My name is Kathryn Marshall; I am a 38 year old nurse from Swansea South Wales. I am married to Chris and have 3 children, Chloe 9yrs, Harry 7yrs and Erin 5 yrs.
My story begins in March 2011 when I had a minor car accident resulting in a whiplash injury to my neck. In the weeks following the accident I started noticing palpitations and breathless symptoms especially whilst walking up stairs. At first I put these symptoms down to the stress of the accident and being the mother of 3 small children.
However over the next 6 weeks my symptoms got progressively worse resulting in my first collapse at the end of May 2011. Following the collapse I was hospitalised and spent almost 4 weeks on the ward, where I have to say they were very thorough.
I was put on a portable heart rate monitor which showed that every time I stood up my heart rate would go up to as high as 210bpm.
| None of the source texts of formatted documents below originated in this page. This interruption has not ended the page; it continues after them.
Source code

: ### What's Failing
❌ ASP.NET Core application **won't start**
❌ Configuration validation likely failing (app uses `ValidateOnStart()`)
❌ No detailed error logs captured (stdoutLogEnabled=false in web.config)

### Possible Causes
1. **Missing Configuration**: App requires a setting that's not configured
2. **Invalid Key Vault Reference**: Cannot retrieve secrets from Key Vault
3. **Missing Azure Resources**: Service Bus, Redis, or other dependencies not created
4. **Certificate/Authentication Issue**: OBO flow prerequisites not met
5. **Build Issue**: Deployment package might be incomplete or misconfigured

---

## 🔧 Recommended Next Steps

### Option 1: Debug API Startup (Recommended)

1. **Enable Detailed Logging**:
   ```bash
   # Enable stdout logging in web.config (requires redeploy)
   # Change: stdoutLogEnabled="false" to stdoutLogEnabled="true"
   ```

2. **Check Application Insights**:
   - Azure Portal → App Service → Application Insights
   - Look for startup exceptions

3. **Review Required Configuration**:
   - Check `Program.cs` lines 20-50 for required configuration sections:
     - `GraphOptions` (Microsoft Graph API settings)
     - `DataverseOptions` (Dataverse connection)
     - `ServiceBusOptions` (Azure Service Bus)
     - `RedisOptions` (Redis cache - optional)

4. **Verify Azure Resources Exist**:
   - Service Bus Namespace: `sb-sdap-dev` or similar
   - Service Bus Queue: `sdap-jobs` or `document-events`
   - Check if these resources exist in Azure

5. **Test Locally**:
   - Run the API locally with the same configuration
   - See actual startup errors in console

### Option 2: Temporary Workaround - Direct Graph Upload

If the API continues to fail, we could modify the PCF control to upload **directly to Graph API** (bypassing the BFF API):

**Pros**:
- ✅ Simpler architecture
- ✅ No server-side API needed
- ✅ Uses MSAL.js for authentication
At first they thought I had a rhythm disorder called Atrial Flutter but this was ruled out when I had E.P studies (where they try and stimulate an abnormal rhythm by shocking the Heart with a small wire that was inserted into a vein in my groin).
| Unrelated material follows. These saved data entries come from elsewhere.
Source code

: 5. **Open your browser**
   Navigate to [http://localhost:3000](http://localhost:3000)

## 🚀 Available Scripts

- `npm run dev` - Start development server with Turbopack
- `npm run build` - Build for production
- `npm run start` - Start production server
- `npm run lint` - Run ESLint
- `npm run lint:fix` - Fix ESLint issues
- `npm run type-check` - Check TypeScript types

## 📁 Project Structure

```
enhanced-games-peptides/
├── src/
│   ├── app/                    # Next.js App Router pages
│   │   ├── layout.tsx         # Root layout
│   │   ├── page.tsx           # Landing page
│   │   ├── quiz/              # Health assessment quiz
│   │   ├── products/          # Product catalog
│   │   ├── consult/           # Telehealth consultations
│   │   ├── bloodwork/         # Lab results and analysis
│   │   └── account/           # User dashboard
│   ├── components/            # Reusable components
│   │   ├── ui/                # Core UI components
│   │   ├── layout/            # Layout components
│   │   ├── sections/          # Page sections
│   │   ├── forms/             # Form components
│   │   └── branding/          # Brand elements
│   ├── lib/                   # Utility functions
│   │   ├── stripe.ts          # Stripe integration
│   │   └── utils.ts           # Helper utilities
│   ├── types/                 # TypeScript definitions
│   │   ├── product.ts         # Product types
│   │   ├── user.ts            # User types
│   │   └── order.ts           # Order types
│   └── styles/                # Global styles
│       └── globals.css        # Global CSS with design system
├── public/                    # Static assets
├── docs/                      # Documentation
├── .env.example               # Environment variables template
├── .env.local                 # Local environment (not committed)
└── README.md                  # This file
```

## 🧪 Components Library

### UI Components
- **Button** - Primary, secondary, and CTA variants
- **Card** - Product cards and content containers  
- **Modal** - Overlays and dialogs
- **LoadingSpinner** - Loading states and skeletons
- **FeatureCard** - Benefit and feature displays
Following negative E.P studies, and the implantation of a ‘Reveal’ device (which is an internal cardiac monitor), a diagnosis of POTS was suggested, but although the Consultant that I was under had heard of POTS he did not know the best treatment so I was referred to a specialist in London.
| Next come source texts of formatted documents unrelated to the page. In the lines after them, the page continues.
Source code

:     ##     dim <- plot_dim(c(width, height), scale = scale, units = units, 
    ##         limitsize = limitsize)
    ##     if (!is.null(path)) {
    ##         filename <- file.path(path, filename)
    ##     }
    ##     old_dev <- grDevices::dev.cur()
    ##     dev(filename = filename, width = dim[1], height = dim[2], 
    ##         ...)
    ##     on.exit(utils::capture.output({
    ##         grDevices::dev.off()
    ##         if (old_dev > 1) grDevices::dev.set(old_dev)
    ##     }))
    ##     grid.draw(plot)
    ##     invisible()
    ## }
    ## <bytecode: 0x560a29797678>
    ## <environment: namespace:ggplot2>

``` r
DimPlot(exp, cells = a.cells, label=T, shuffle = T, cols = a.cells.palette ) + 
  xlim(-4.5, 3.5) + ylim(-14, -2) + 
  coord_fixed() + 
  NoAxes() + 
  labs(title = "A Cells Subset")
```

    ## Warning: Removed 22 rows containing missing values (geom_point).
During my wait for an appointment to come through I experienced many more collapses and lost all confidence in myself. I was unable to work or fulfil my role as a mother. I relied totally on my husband and family for help. My days were spent lying on the sofa as I hated the feeling of standing up, I would not go out due to the threat of collapse and the fatigue was overwhelming.
The guilt I experienced from not being able to be a ‘proper mummy’ to my children was terrible which resulted in me having a very bleak outlook on my condition and what the future would hold for me.
The appointment came through for Autonomic function tests at a London Hospital in September 2011, which finally gave me the definite diagnosis of POTS and low blood pressure. I was informed the cause of the condition was the car accident that I had experienced, as trauma can trigger Autonomic Dysfunction.
I was started on Beta Blockers and Fludrocortisone at my first appointment which helped to slow my heart rate down but did not help to raise my blood pressure, so I was started on Midodrine a few months later.
In November 2011 I started the cardiac rehabilitation programme at my local Hospital which I found excellent, not only did it get me out of the house but it also gave me the chance to talk to an Occupational Therapist about how I was feeling. She was very supportive and made me see that having a Chronic illness did not mean that life had to stop, just the way I lived my life had to change slightly, so I could still do things I wanted to do just in a different way.
I also got the chance to do light exercises in a controlled environment, I am not going to say this was easy as it was very challenging but considering I had laid on the sofa for months it was a huge achievement for me.
Now in January 2013 I am still symptomatic, some days worse than others, I try to do ‘normal’ things on the days I feel well. I am currently waiting to go back in to hospital in London to start a new drug Ivabradine which fingers crossed will be the drug that really helps me. My outlook on life now is much brighter and my confidence is improving, I have returned to work 2 days a Week doing clinic work so mainly sitting down.
From my experience of POTS I think I have been very lucky to have been diagnosed relatively quickly and was never told that my symptoms were psychological which I know many patients get labelled with. Let’s hope that in the future POTS becomes more widely recognised as a condition so people get the treatment they need and deserve promptly so quality of life can resume.